Congress Provides Record Funding for Fusion Energy and Initiates New Public Private Partnership
In the 2022 Consolidated Appropriations Act, the $1.5 trillion spending bill which funds the government for the 2022 Fiscal Year, the U.S. Congress provided record new funding for fusion energy research in the Department of Energy’s Office of Fusion Energy Sciences and provides enough resources to initiate a new milestone-based public-private partnership program.
Long a priority for the Fusion Industry Association, this new milestone-based public private partnership program would allow the Department of Energy to partner with private companies to build new fusion energy devices, focused towards defined milestones, as agreed by a competitive application process.
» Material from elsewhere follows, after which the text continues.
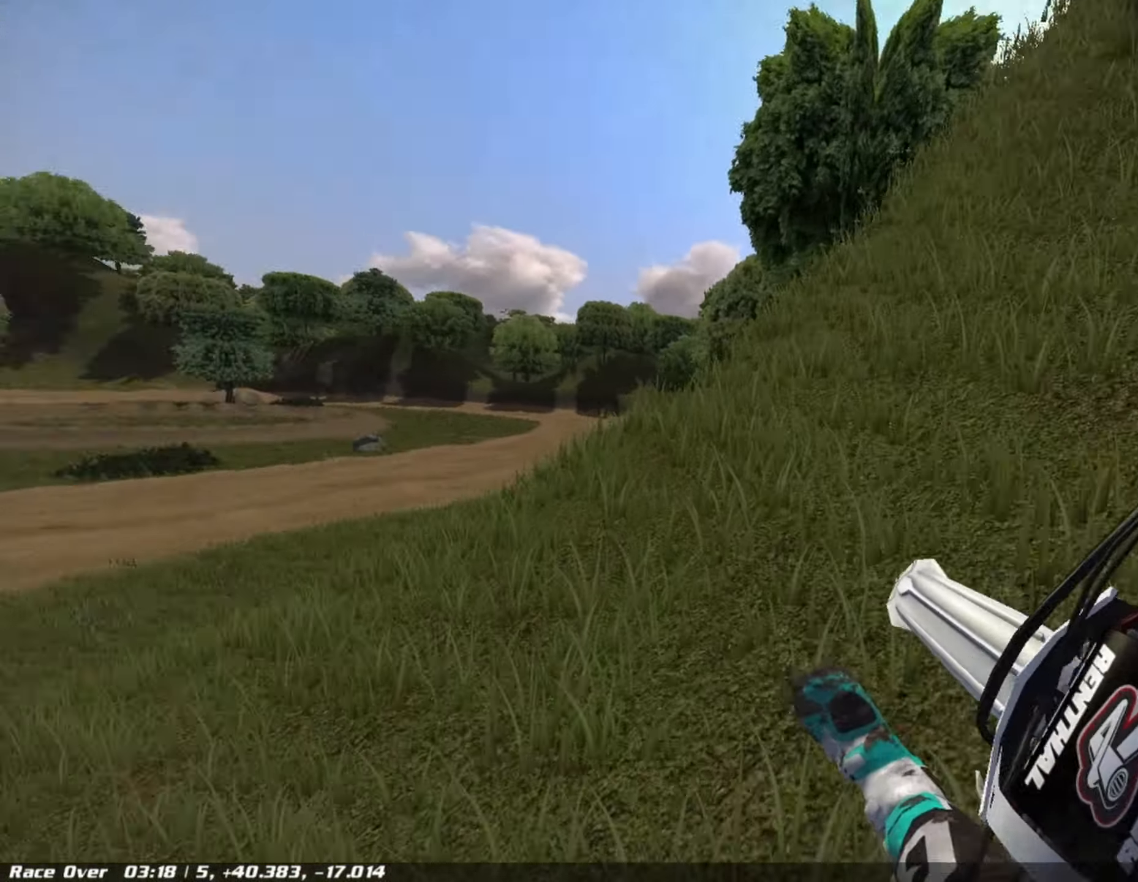
{"buttons": ["L2", "R1"], "left_stick": "center", "right_stick": "center", "events": [[166, "L2", "up"], [291, "left_stick", "right"], [416, "L2", "down"], [500, "left_stick", "center"]]}
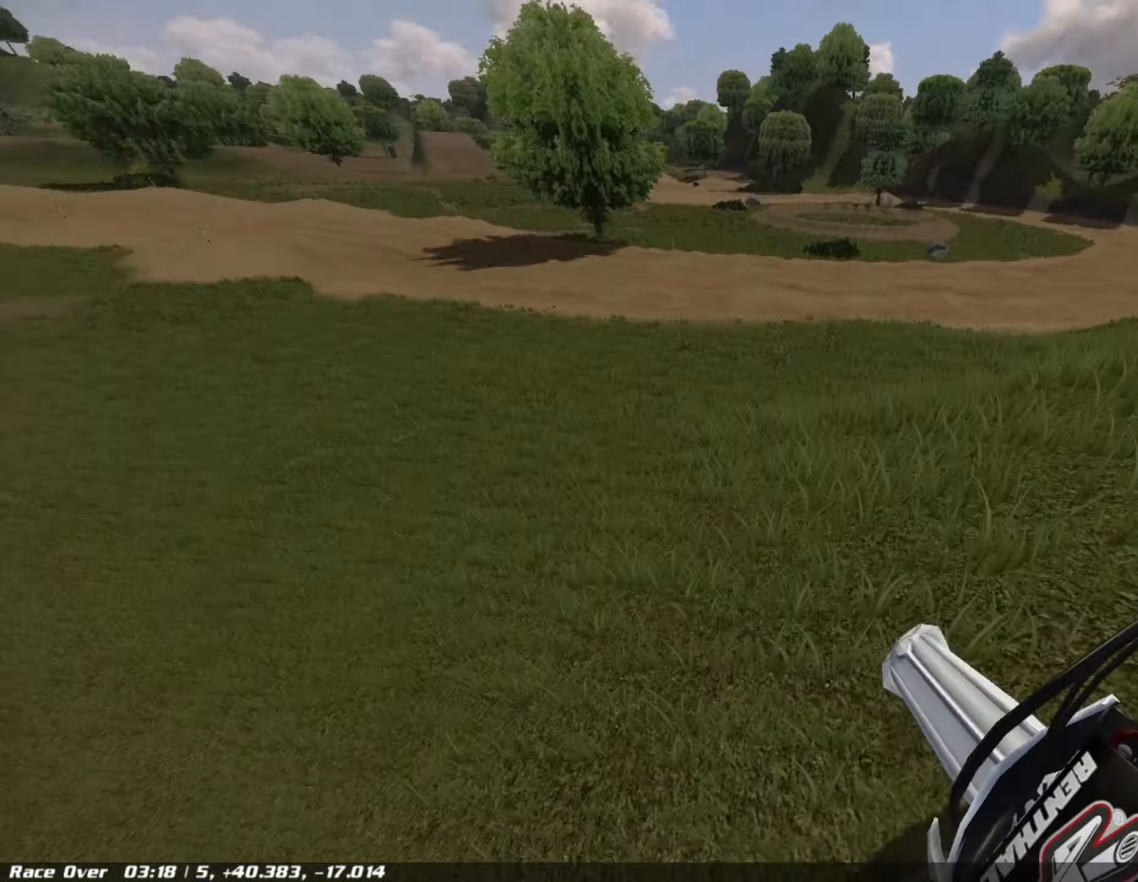
{"buttons": ["L2", "R1"], "left_stick": "center", "right_stick": "center", "events": []}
The program was created by Congress in the Energy Act of 2020, but the $45 million directed to this program is the first funding that was directly appropriated for it. Although the funding will be enough to initiate the program and define the parameters of application, it will not be enough – on its own – to meet ambitious goals for fusion energy development.
The milestone program was authorized at $325 million in funding over 5 years, a number that the House of Representatives has proposed to raise to $800 million in the Science for the Future Act, as pending before the Senate. Based on an informal poll of FIA members, the private sector is ready to support up to $1 billion in funding. More details of how the FIA proposes this program would work are available on our website.
Beyond the new milestone program, Congress provides $713 million, a record high, for the Office of Fusion Energy Sciences, which supports the bulk of the U.S. Government’s fusion research and construction. Specific funding specified by Congress includes $242 million for ITER construction and financial support, and $460 million for fuison research.
Details are available in the report of the legislation through Congress:, see page 116 for explanatory language, 140 for numbers.
The FIA is pleased with the result of this legislation. It provides a solid base to grow as the U.S. government moves towards creating a “Bold Decadal Vision for Fusion Energy” as begun by a White House March 2022 summit.